Christmas, Santa and Toys

Harry M. Covert

Childhood days make the Christmas season the happiest times in most lives. In this particular case Christmas trees were the real thing, artificial trees had never reached my family and it was usually on Christmas Eve that most families brought in felled cedars and spruces.


Firemen, policemen, service clubs and churches had the lots. It never occurred to children that the delay for most households was simple; tree prices were slashed in half.


There was no such thing as Black Fridays. Department stores and downtown shops were open on the day after Thanksgiving and it was a delight to window shop and browse in and out and see the toys, candies and other assorted things available.


Greeting cards abounded with such words as Merry Christmas, Season’s Greetings. Few and far between were words like "Happy Xmas." Cards with only "City" inscribed were mailed with three-cent stamps to names and addresses.


The mailman in the neighborhood knew the people closely on his route because he saw them twice daily, usually by 10 o'clock in the morning and no later than 3 o'clock in the afternoon.


During the season of joy and pleasantries, it was not an unusual site for the mailman to be refreshed on door stops and front porches with eggnog, cookies, pound cake and fruit cake. Neighborhood youngsters often took advantage of the sweets at the Gaskins, Jones and Goodson houses. Mince meat pies and fruit cakes were delightful.


Up and down the neighborhoods and downtown, midway through December, schools closed until after New Year's Day for Christmas, not for a winter celebration. Christmas was Christmas period. Candies of all sorts were available.
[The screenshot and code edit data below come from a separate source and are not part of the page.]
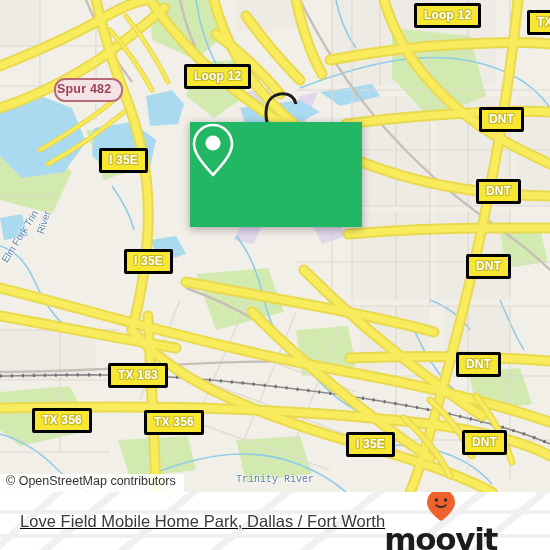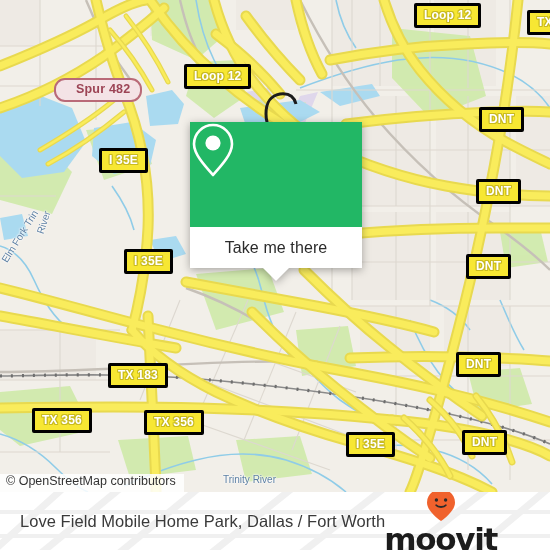--- a/index.html
+++ b/index.html
@@ -67,7 +67,7 @@
     border: 2px solid #b96a78;
     color: #9c4455;
     font-size: 12.5px;
-    padding: 3px 10px 4px 20px;
+    padding: 3px 10px 4px 1px;
     border-radius: 11px;
   }
 

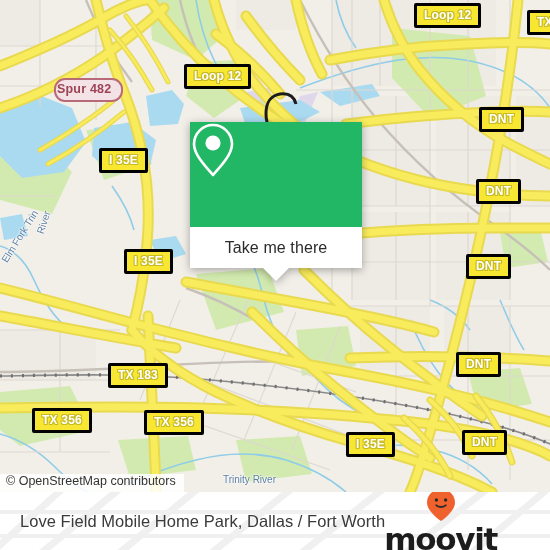--- a/index.html
+++ b/index.html
@@ -462,10 +462,6 @@
           <circle cx="23" cy="21" r="7.6" fill="#ffffff"></circle>
         </svg>
       </div>
-      <div class="popup-bottom">
-        <span class="popup-label">Take me there</span>
-        <span class="popup-tail"></span>
-      </div>
     </div>
 
     <div class="attribution">© OpenStreetMap contributors</div>

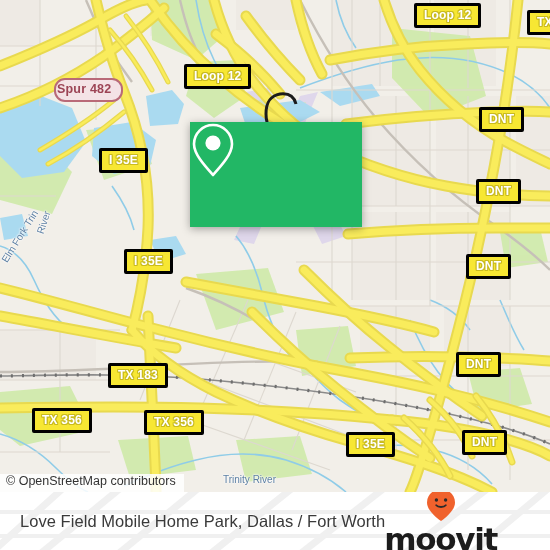--- a/index.html
+++ b/index.html
@@ -437,7 +437,7 @@
 
     <div class="maplabel waterlabel" style="left:40px; top:228px; transform:rotate(-72deg); transform-origin:left center;">River</div>
     <div class="maplabel waterlabel" style="left:4px; top:256px; transform:rotate(-58deg); transform-origin:left center;">Elm Fork Trin</div>
-    <div class="maplabel waterlabel" style="left:223px; top:474px;">Trinity River</div>
+    <div class="maplabel waterlabel" style="left:236px; top:474px;font-family:Liberation Mono, monospace;">Trinity River</div>
 
     <div class="shield hwy" style="left:414px; top:3px;">Loop 12</div>
     <div class="shield hwy" style="left:527px; top:10px;">TX</div>

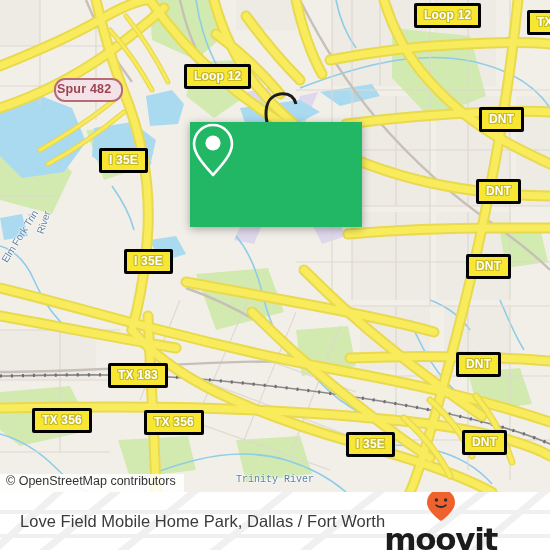--- a/index.html
+++ b/index.html
@@ -167,6 +167,7 @@
     align-items: center;
     padding: 0 16px 0 20px;
     box-sizing: border-box;
+    text-decoration: underline;
   }
   .footer-title {
     color: #3a3a3a;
Every child was anxious during this happy time. Each store, the big ones then like Sears Roebuck & Co., Nachman's, Leggett, Kresge's and Woolworth were prepared. Lots of part-time workers where bicycles, little red wagons, 8mm film projectors, cowboys and Indian cap guns and bows, lots of clothes – school clothes – and fountain pens and watches.


Christmas decorations were beautiful everywhere. Every home tree had special colors, angels perched on the top of trees, and every window had various lighted "candles."
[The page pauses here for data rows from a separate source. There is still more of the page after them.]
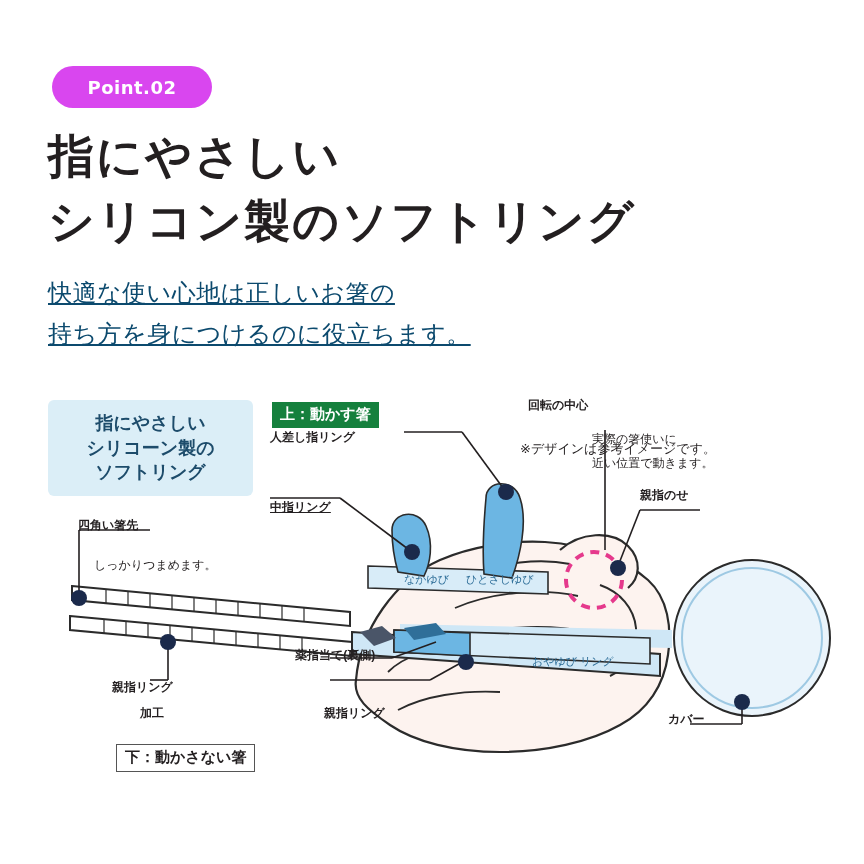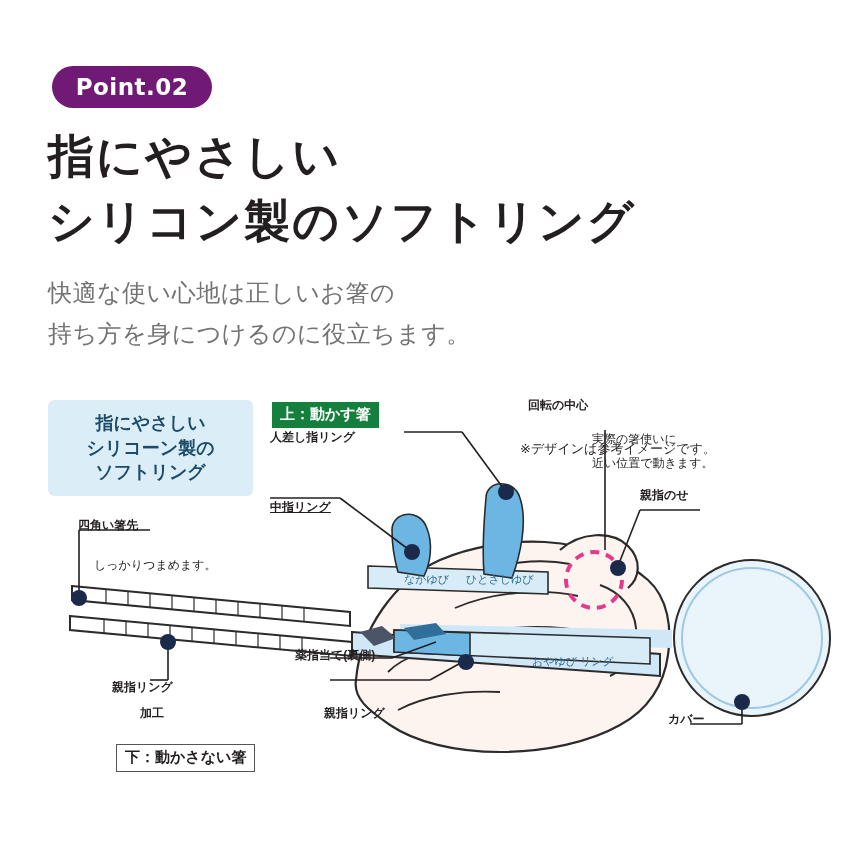--- a/index.html
+++ b/index.html
@@ -17,9 +17,9 @@
   .point-badge{
     position:absolute;left:52px;top:66px;
     width:160px;height:42px;border-radius:21px;
-    background:#701a75;
+    background:#d946ef;
     display:flex;align-items:center;justify-content:center;
-    color:#ffffff;font-weight:bold;font-size:23px;
+    color:#ffffff;font-weight:bold;font-size:18px;
     letter-spacing:0.5px;
     font-family:"DejaVu Sans",sans-serif;
   }

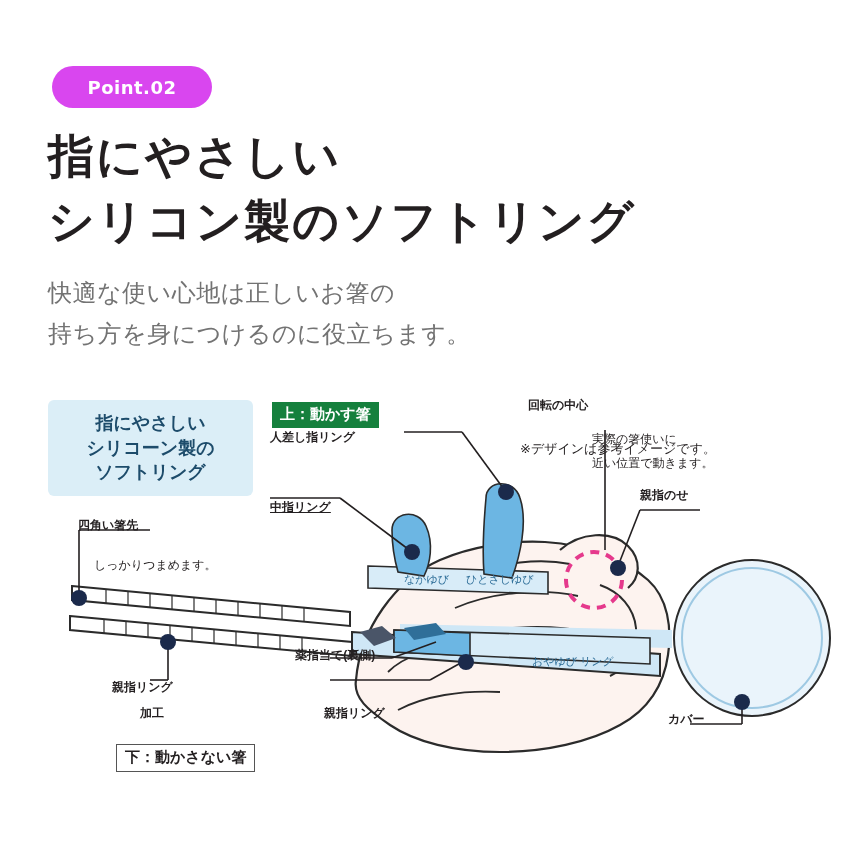--- a/index.html
+++ b/index.html
@@ -30,8 +30,9 @@
   }
   .subcopy{
     position:absolute;left:48px;top:272px;
-    font-size:24px;line-height:1.72;color:#737373;
+    font-size:24px;line-height:1.72;color:#0c4a6e;
     letter-spacing:0.5px;
+    text-decoration:underline;
   }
As shopping days passed (slowly for youngsters), Christmas Eve finally arrived. Carolers of all ages dressed with corsages and scarves, their nightly strong voices filled the air. Inside every home on my block families were busy wrapping presents. Most of the time tree decorating was left to Santa Claus.


How to sleep with such youthful excitement? This was difficult at best, especially after watching the "The Night Before Christmas" display in a downtown showroom and devouring numerous peppermint candy canes.
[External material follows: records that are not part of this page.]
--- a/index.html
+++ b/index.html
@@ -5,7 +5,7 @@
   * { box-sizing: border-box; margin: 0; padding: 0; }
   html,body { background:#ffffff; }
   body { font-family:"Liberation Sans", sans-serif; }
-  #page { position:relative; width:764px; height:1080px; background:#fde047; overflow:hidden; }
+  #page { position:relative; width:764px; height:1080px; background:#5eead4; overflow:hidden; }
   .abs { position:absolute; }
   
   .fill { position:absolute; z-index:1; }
Going to sleep counting the minutes before getting up, imagination leaped into the bedroom thinking we had heard Santa's arrival. Since there was no fireplace, he was surely coming in the front door.


The hour came. At 2:30 in the morning, quietly slipping down the stairs, sleepy eyes met a bicycle, a projector with old-time Castle films and a change carrier. It wasn't long before the parents heard the commotion.


Many years later the parents admitted going to bed only moments earlier. They didn’t have a "long winter's nap."


Every December 25 since those happy moments, that morning still resonates. Not one gift was ever returned to a store, especially the bike, which seemed vaguely familiar. I'd noticed it a few days earlier in the ceiling of my grandfather's garage.


Santa had done his job. City streets had another user who enjoyed every moment. Uncle Carlyle brought some maturity to a boy learning about giving and the meaning of Santa and Christmas.